Every time there is a massacre - five bodies plus - in the States, so-called experts are tossed in front of TV cameras and riddled with questions. Is it violent movies? Is it the breakdown of the nuclear family? Is it drugs? Is it Nirvana/video games/Marilyn Manson?
Looking at the problem from the safety of Midlothian, it appears so simple. America is awash with weapons. In the hands of wackos, alienated teenagers and ghetto gang members, they go off in other people's faces. Take the guns away - and knives, while you're at it - and society can live in peace.
Oh, no. Michael Moore makes movies that slip under the radar. Obvious answers are not obvious to him. He talks to those in the front line. He wants to know what they think. "When the government gets too radical, it is your duty to overthrow it," a gun nut in Michigan tells him. Except he's not a nut. He's a regular guy, dressed in camouflage fatigues, with a wife and kids back home. This is small town K-Mart country, from where the Oklahoma bombers and the boys who went berserk at Columbine High School and the six-year-old black kid who shot a six-year-old white girl dead with his uncle's rifle come from. Why?

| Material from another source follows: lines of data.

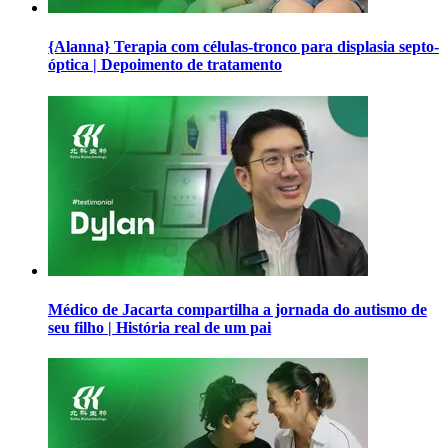
{Alanna} Terapia com células-tronco para displasia septo-
óptica | Depoimento de tratamento
Médico de Jacarta compartilha a jornada do autismo de
seu filho | História real de um pai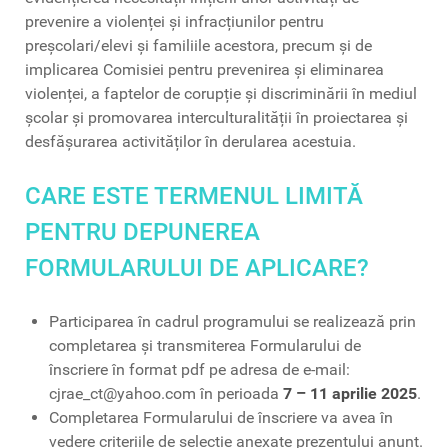
prevenire a violenței și infracțiunilor pentru
preșcolari/elevi și familiile acestora, precum și de
implicarea Comisiei pentru prevenirea şi eliminarea
violenței, a faptelor de corupție şi discriminării în mediul
școlar şi promovarea interculturalității în proiectarea și
desfășurarea activităților în derularea acestuia.
CARE ESTE TERMENUL LIMITĂ
PENTRU DEPUNEREA
FORMULARULUI DE APLICARE?
Participarea în cadrul programului se realizează prin
completarea și transmiterea Formularului de
înscriere în format pdf pe adresa de e-mail:
cjrae_ct@yahoo.com în perioada
7 – 11 aprilie 2025
.
Completarea Formularului de înscriere va avea în
vedere criteriile de selecție anexate prezentului anunț.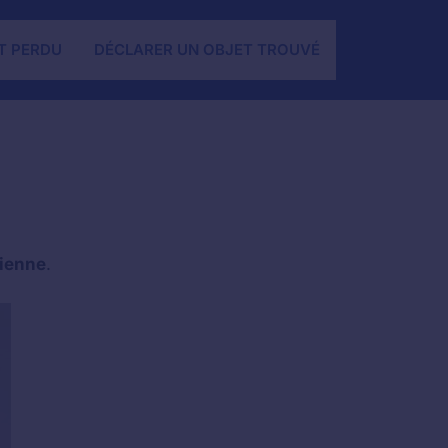
T PERDU
DÉCLARER UN OBJET TROUVÉ
sienne
.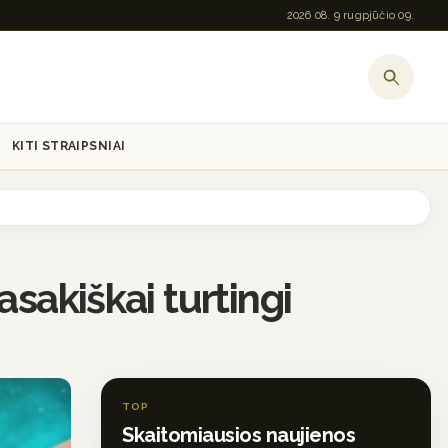
2026 08. 9 rugpjūčio 09.
KITI STRAIPSNIAI
sakiškai turtingi
TOP
Skaitomiausios naujienos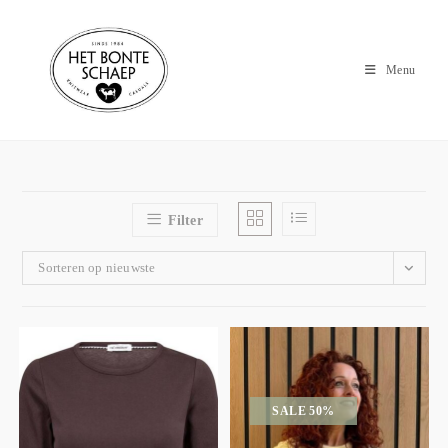
Menu
Filter
Sorteren op nieuwste
SALE 50%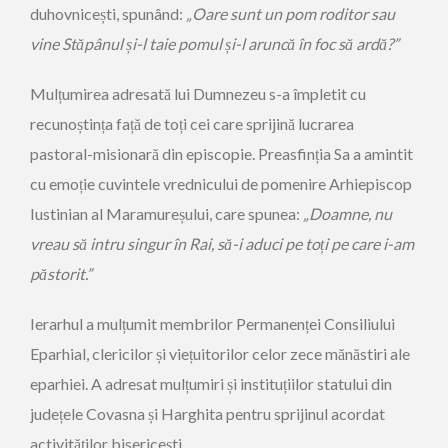
duhovnicești, spunând:
„Oare sunt un pom roditor sau
vine Stăpânul și-l taie pomul și-l aruncă în foc să ardă?”
Mulțumirea adresată lui Dumnezeu s-a împletit cu
recunoștința față de toți cei care sprijină lucrarea
pastoral-misionară din episcopie. Preasfinția Sa a amintit
cu emoție cuvintele vrednicului de pomenire Arhiepiscop
Iustinian al Maramureșului, care spunea:
„Doamne, nu
vreau să intru singur în Rai, să-i aduci pe toți pe care i-am
păstorit.”
Ierarhul a mulțumit membrilor Permanenței Consiliului
Eparhial, clericilor și viețuitorilor celor zece mănăstiri ale
eparhiei. A adresat mulțumiri și instituțiilor statului din
județele Covasna și Harghita pentru sprijinul acordat
activităților bisericești.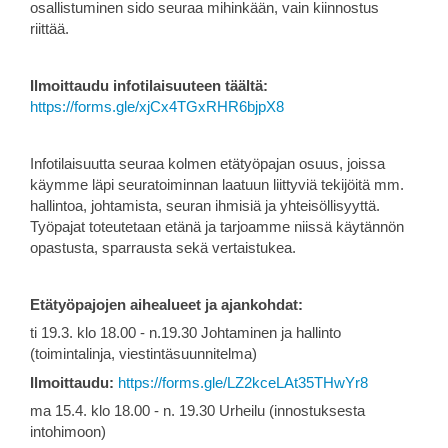
osallistuminen sido seuraa mihinkään, vain kiinnostus
riittää.
Ilmoittaudu infotilaisuuteen täältä:
https://forms.gle/xjCx4TGxRHR6bjpX8
Infotilaisuutta seuraa kolmen etätyöpajan osuus, joissa
käymme läpi seuratoiminnan laatuun liittyviä tekijöitä mm.
hallintoa, johtamista, seuran ihmisiä ja yhteisöllisyyttä.
Työpajat toteutetaan etänä ja tarjoamme niissä käytännön
opastusta, sparrausta sekä vertaistukea.
Etätyöpajojen aihealueet ja ajankohdat:
ti 19.3. klo 18.00 - n.19.30 Johtaminen ja hallinto
(toimintalinja, viestintäsuunnitelma)
Ilmoittaudu:
https://forms.gle/LZ2kceLAt35THwYr8
ma 15.4. klo 18.00 - n. 19.30 Urheilu (innostuksesta
intohimoon)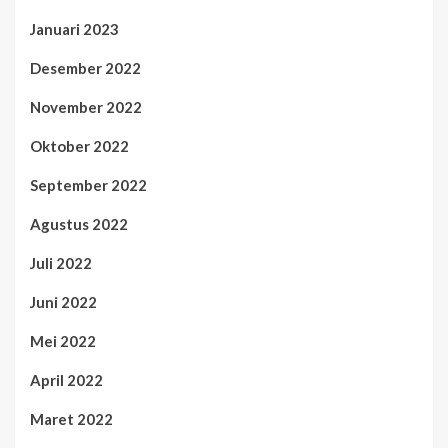
Januari 2023
Desember 2022
November 2022
Oktober 2022
September 2022
Agustus 2022
Juli 2022
Juni 2022
Mei 2022
April 2022
Maret 2022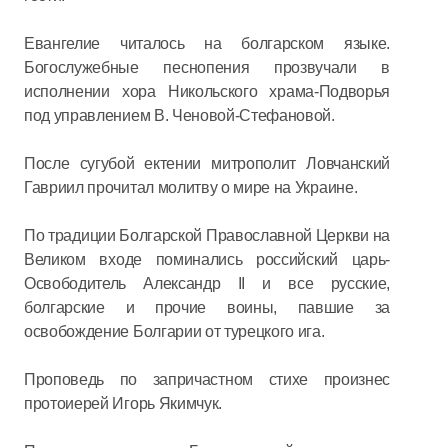
Евангелие читалось на болгарском языке.
Богослужебные песнопения прозвучали в
исполнении хора Никольского храма-Подворья
под управлением В. Ченовой-Стефановой.
После сугубой ектении митрополит Ловчанский
Гавриил прочитал молитву о мире на Украине.
По традиции Болгарской Православной Церкви на
Великом входе поминались российский царь-
Освободитель Александр II и все русские,
болгарские и прочие воины, павшие за
освобождение Болгарии от турецкого ига.
Проповедь по запричастном стихе произнес
протоиерей Игорь Якимчук.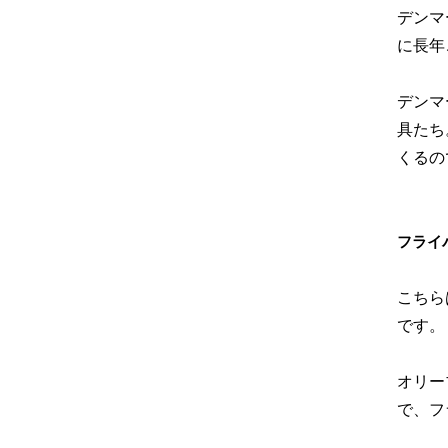
デンマ
に長年
デンマ
具たち
くるの
フライ
こちら
です。
オリー
で、フ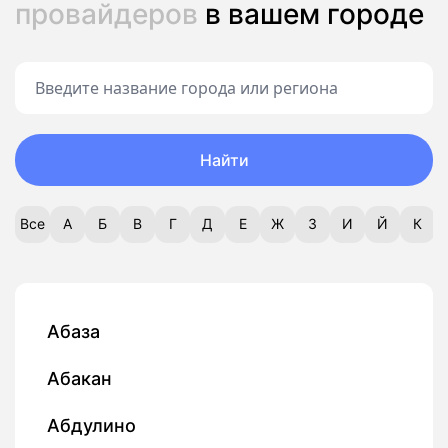
провайдеров
в вашем городе
Найти
Все
А
Б
В
Г
Д
Е
Ж
З
И
Й
К
Абаза
Абакан
Абдулино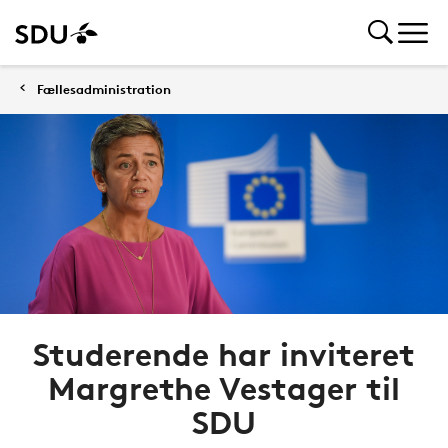
Fællesadministration
Studerende har inviteret
Margrethe Vestager til
SDU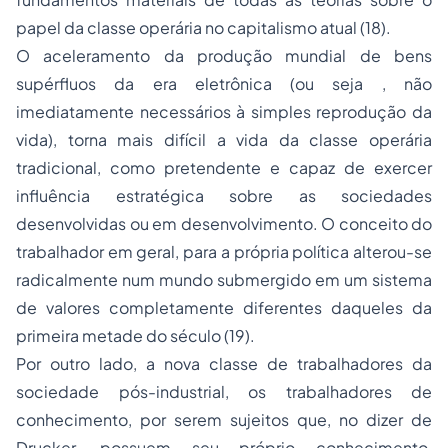
papel da classe operária no capitalismo atual (18).
O aceleramento da produção mundial de bens
supérfluos da era eletrônica (ou seja , não
imediatamente necessários à simples reprodução da
vida), torna mais difícil a vida da classe operária
tradicional, como pretendente e capaz de exercer
influência estratégica sobre as
sociedades
desenvolvidas ou em desenvolvimento. O conceito do
trabalhador em geral, para a própria política alterou-se
radicalmente num mundo submergido em um sistema
de valores completamente diferentes daqueles da
primeira metade do século (19).
Por outro lado, a nova classe de trabalhadores da
sociedade pós-industrial, os trabalhadores de
conhecimento, por serem sujeitos que, no dizer de
Drucker, possuem seu próprio conhecimento,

Fear is endemic in America, Moore believes. "Keep everyone afraid and they'll consume." That's one side of it. On the day of the Columbine killings more bombs were dropped over Kosovo than ever before. That's another. President Bush's macho stand for justice against terror is typical. "First reaction is to pull the gun out."
Patacake theories fall to bits when you look at Canada. A hell of a lot of guns up there. Hunting is popular. Practically no homicides. Moore crosses the border and talks to the chief of police in Sarnia. Only one gun crime in the last three years. The guy responsible was from Detroit. Also, no one locks their doors. Moore checks it out, keeps walking into people's houses and apologising. Couldn't do that in Littleton, Colorado.
What makes this film remarkable is the personality of the man himself. Moore shambles through it in baggy jeans and his shirt hanging out at the back, with a battered baseball cap and a couple of days' growth on his chin, for all the world like a friendly bear from the Goldilocks show, asking ironic questions that sound harmless to the uninitiated - Charlton Heston was quick to pick up the drift of his enquiries into the activities of the NRA and stormed off ."Mr Heston, please don't leave," Moore begs. "This is the girl." He is holding up a photograph of the six-year-old who was shot in Flint, Michigan.
Don't think you know the answer to America's love affair with the handgun until you have watched Bowling For Columbine. It is as moving as it is disturbing. Often, it can be very funny.